After Franklin, Caitlyn Fitzherbert ’09 introduced herself and spoke about her life as a medical physicist at the Einstein Medical Center in Philadelphia. Fitzherbert told the audience that the best part of her job is the ability to work with both patients and a team. As a medical physicist, Fitzherbert considers each patient on an individual level to decide a course of radiation treatment. She expressed how it was a great medium between being a physicist and a doctor because she loves interacting with people.

The next alumni speaker, Kevin Quinn’07, is a high school physics teacher. Quinn is often asked why he became a teacher with a computer science and physics degree at the University. To that question, Quinn answered that he’d rather spawn a new generation of physicists rather than just be one singular scientist.

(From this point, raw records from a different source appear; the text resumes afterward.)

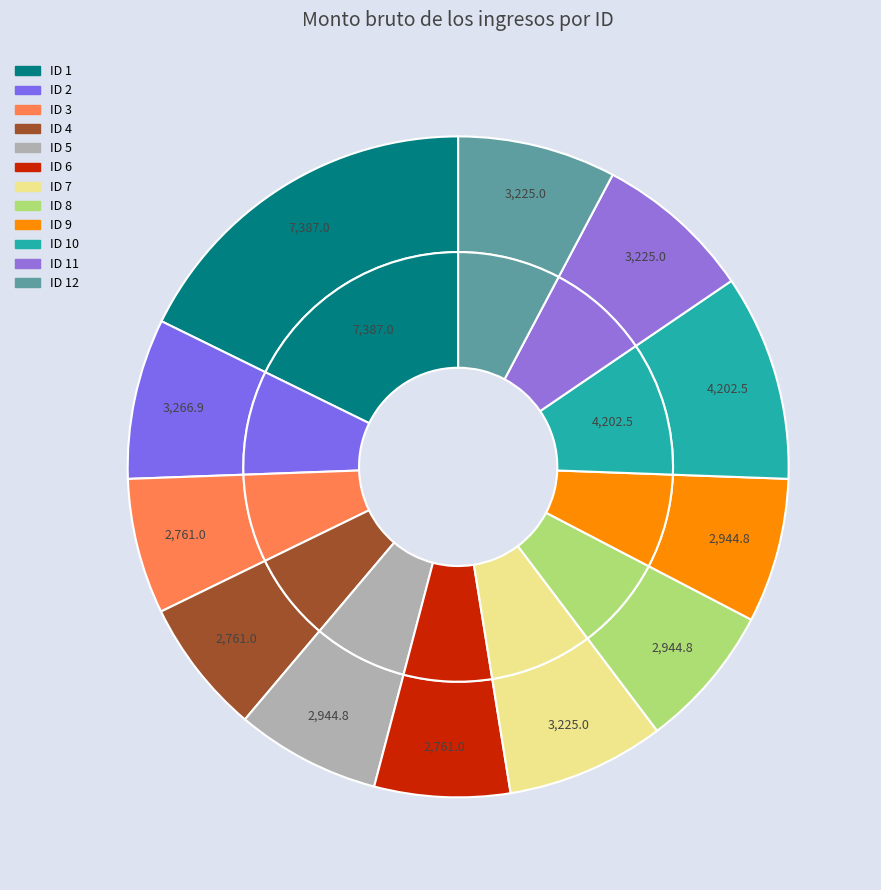

Does ID 8 represent more than half of the total?

No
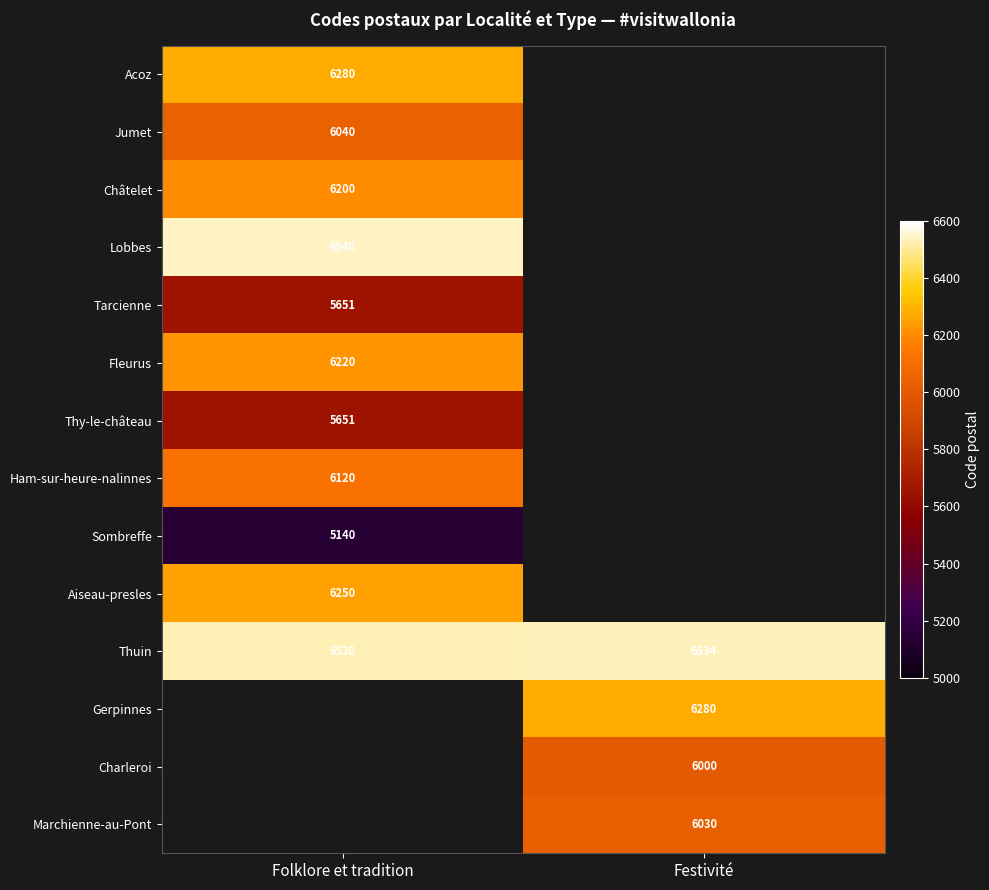

What is the minimum value for Thuin?

6530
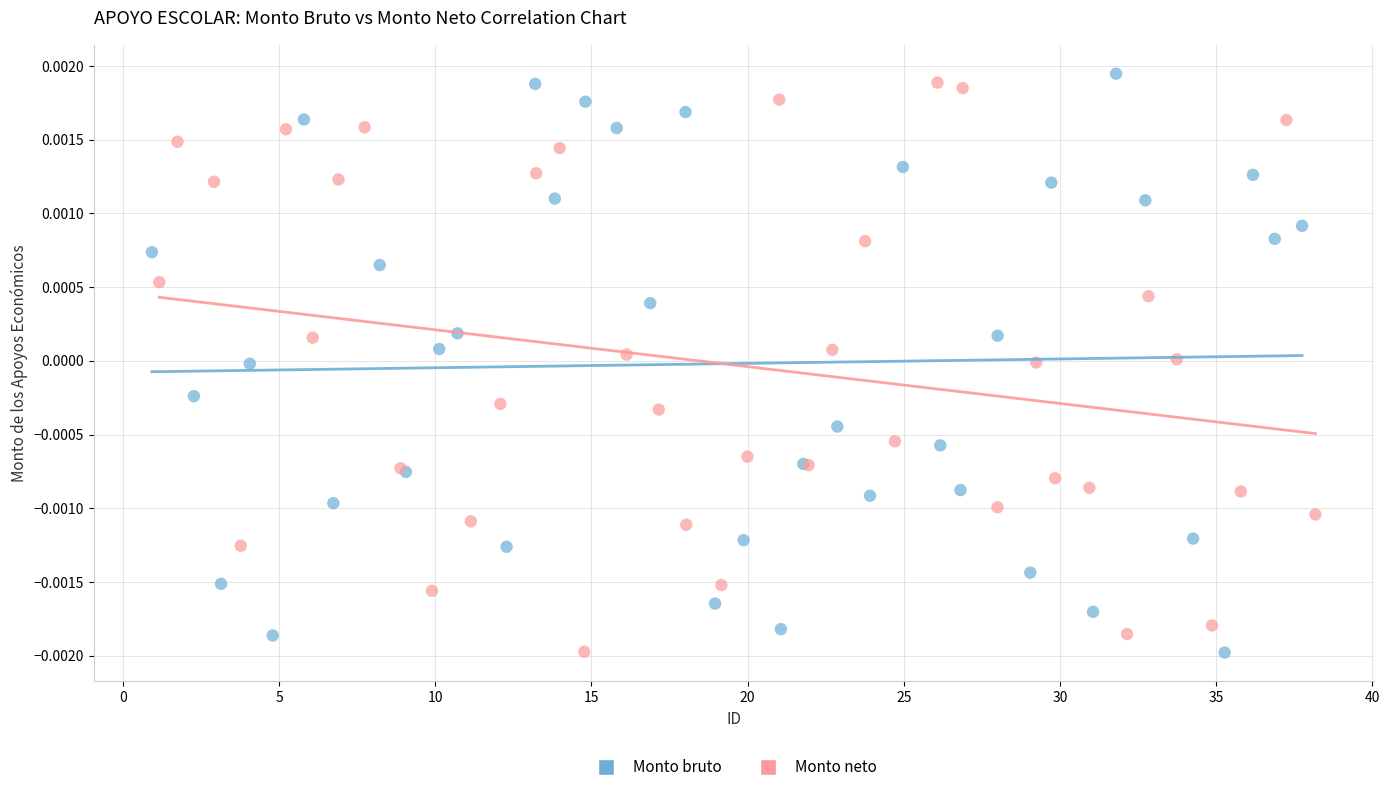

What are all the series names shown in the legend?

Monto bruto, Monto neto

Quinn said that he loves being a teacher because he is able to pick and choose what kind of activities students do on an everyday basis. He found that an interest in physics develops at a young age and wants to be part of that process.

Lastly, Jeff Boehmer ’09, a systems engineer at the Northrop Grumman Electronic Systems, shared some of his career experiences. Boehmer said that he is passionate about his field and the impact it has on users of the defense machines he builds. He told the audience that each day is an opportunity to learn at his job and it is something he is eternally grateful for. The panel was very impressed overall with the turnout and the enthusiasm of the students that attended.